Rows are defined as Observations and Columns are defines as Variables in SAS data set.
Rules for SAS Data sets:
Rules for Valid SAS files /data set Names:
- 1-32 characters long
- Must begin with letter or underscore
- Can continue with any combination of numbers, letters or underscore.
Learn more about SAS in this insightful blog now!

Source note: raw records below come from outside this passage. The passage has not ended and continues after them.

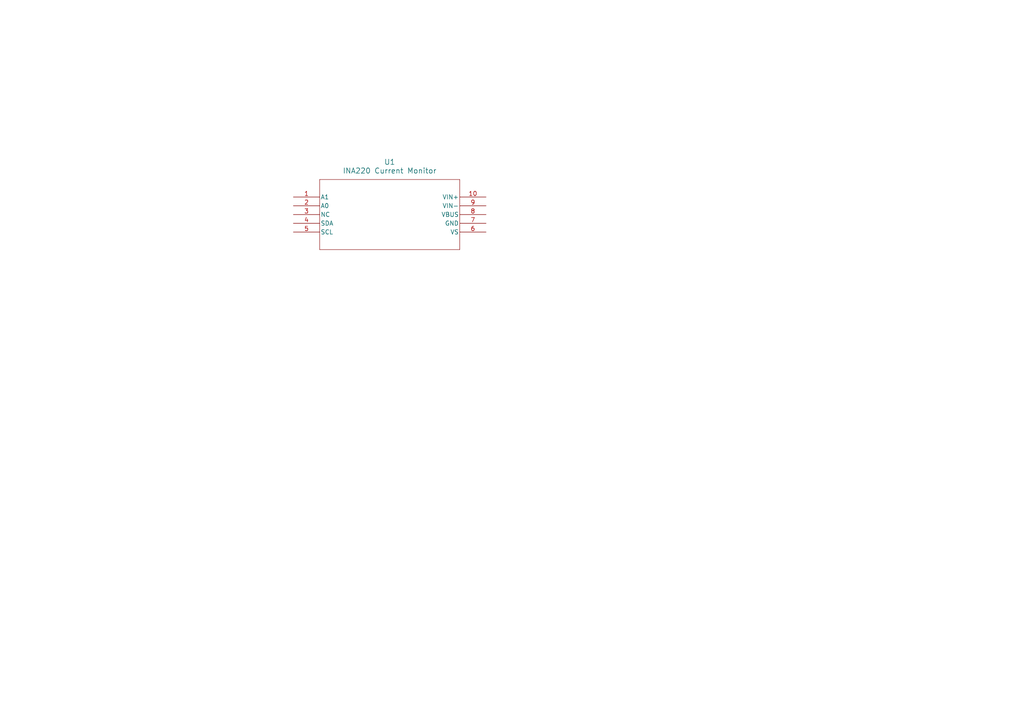
<source format=kicad_sch>
(kicad_sch
	(version 20231120)
	(generator "eeschema")
	(generator_version "8.0")
	(uuid "e54df08f-93c8-4a94-9525-c7a286a9846b")
	(paper "A4")
	
	(symbol
		(lib_id "PROVE:INA220 Current Monitor")
		(at 85.09 57.15 0)
		(unit 1)
		(exclude_from_sim yes)
		(in_bom yes)
		(on_board yes)
		(dnp no)
		(fields_autoplaced yes)
		(uuid "4353c1af-78cd-4aad-b0d9-8e0f036b9c0d")
		(property "Reference" "U1"
			(at 113.03 46.99 0)
			(effects
				(font
					(size 1.524 1.524)
				)
			)
		)
		(property "Value" "INA220 Current Monitor"
			(at 113.03 49.53 0)
			(effects
				(font
					(size 1.524 1.524)
				)
			)
		)
		(property "Footprint" "PROVE:DGS10"
			(at 85.09 57.15 0)
			(effects
				(font
					(size 1.27 1.27)
					(italic yes)
				)
				(hide yes)
			)
		)
		(property "Datasheet" "http://138.2.231.237:8080/en/part/1/info"
			(at 85.09 57.15 0)
			(effects
				(font
					(size 1.27 1.27)
					(italic yes)
				)
				(hide yes)
			)
		)
		(property "Description" "IC CURRENT MONITOR 1% 10VSSOP"
			(at 85.09 57.15 0)
			(effects
				(font
					(size 1.27 1.27)
				)
				(hide yes)
			)
		)
		(property "Category" "IC/Sensor"
			(at 85.09 57.15 0)
			(effects
				(font
					(size 1.27 1.27)
				)
				(hide yes)
			)
		)
		(property "MPN" "INA220AIDGSR"
			(at 85.09 57.15 0)
			(effects
				(font
					(size 1.27 1.27)
				)
				(hide yes)
			)
		)
		(property "Manufacturer" "Texas Instruments"
			(at 85.09 57.15 0)
			(effects
				(font
					(size 1.27 1.27)
				)
				(hide yes)
			)
		)
		(property "Manufacturing Status" "Active"
			(at 85.09 57.15 0)
			(effects
				(font
					(size 1.27 1.27)
				)
				(hide yes)
			)
		)
		(property "Part-DB Footprint" "10VSSOP"
			(at 85.09 57.15 0)
			(effects
				(font
					(size 1.27 1.27)
				)
				(hide yes)
			)
		)
		(property "Part-DB ID" "1"
			(at 85.09 57.15 0)
			(effects
				(font
					(size 1.27 1.27)
				)
				(hide yes)
			)
		)
		(pin "4"
			(uuid "d648c01d-b5bc-4052-92e5-ef350240d210")
		)
		(pin "2"
			(uuid "42003f3f-0a16-4225-866f-ecb3da9c9a5b")
		)
		(pin "10"
			(uuid "65b93eef-fe3f-49c6-8d70-ee28864e434c")
		)
		(pin "3"
			(uuid "907244e1-79f5-4481-89b6-f7a61fd8d70f")
		)
		(pin "1"
			(uuid "445ed8ab-bbbb-4de5-96a7-571f9f5c639a")
		)
		(pin "5"
			(uuid "d6ad9a69-f92c-45ce-b7f5-384c02db0311")
		)
		(pin "9"
			(uuid "9ef79674-1073-451e-8794-2b3acd04af51")
		)
		(pin "8"
			(uuid "b129c6fa-1502-4ec4-9a4a-40cd248de3f4")
		)
		(pin "7"
			(uuid "f862f311-564c-47f0-b906-25c93e90b150")
		)
		(pin "6"
			(uuid "47fb3f45-9a49-4e41-80a8-38a2b4c2b3ff")
		)
		(instances
			(project "Basic_Node_Board"
				(path "/9602f2a9-59de-4c89-af09-0033871e87a5/171b48c4-31ba-4ad4-b68c-0c27aedd5528"
					(reference "U1")
					(unit 1)
				)
			)
		)
	)
)
</source>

SAS data sets consists of two parts:
- Descriptor portion
- Data portion
Descriptor portion:
Descriptor portion of SAS data set contains attributes of the SAS data set and variables. It includes:
- Number of observations
- Observation length
- Data and time that data set was created / last modified
- Name of the datasets
- Other factors
Descriptor portion for variables contain attributes such as name, type, length, format, label and other.
Data Portion:
It’s a collection of data value. Arranged in the form of table.
Observations:
Rows are called observations in SAS data set. It is a collection of data values that usually relate to a single object in SAS Datasets
Variables:
Columns are called variables in SAS. It is a collection of values that describe a particular characteristic.
Missing Value:
If a data is unknown for a particular observation, a missing value is recorded
- “.” (Dot/Period) indicate missing value of a numeric value
- “ “ (Blank) indicate missing value of a character value
Null Data Sets
If you want to execute a DATA step but do not want to create a SAS data set, specify keyword _NULL_ as data set name;
data _NULL_ ;
Automatic Naming:
If you do not specify a SAS data set name or using _NULL_ in DATA statement, SAS automatically creates a data set with the names DATA1, DATA2 and so on to WORK or USER library. This is called DATAn naming convention; data;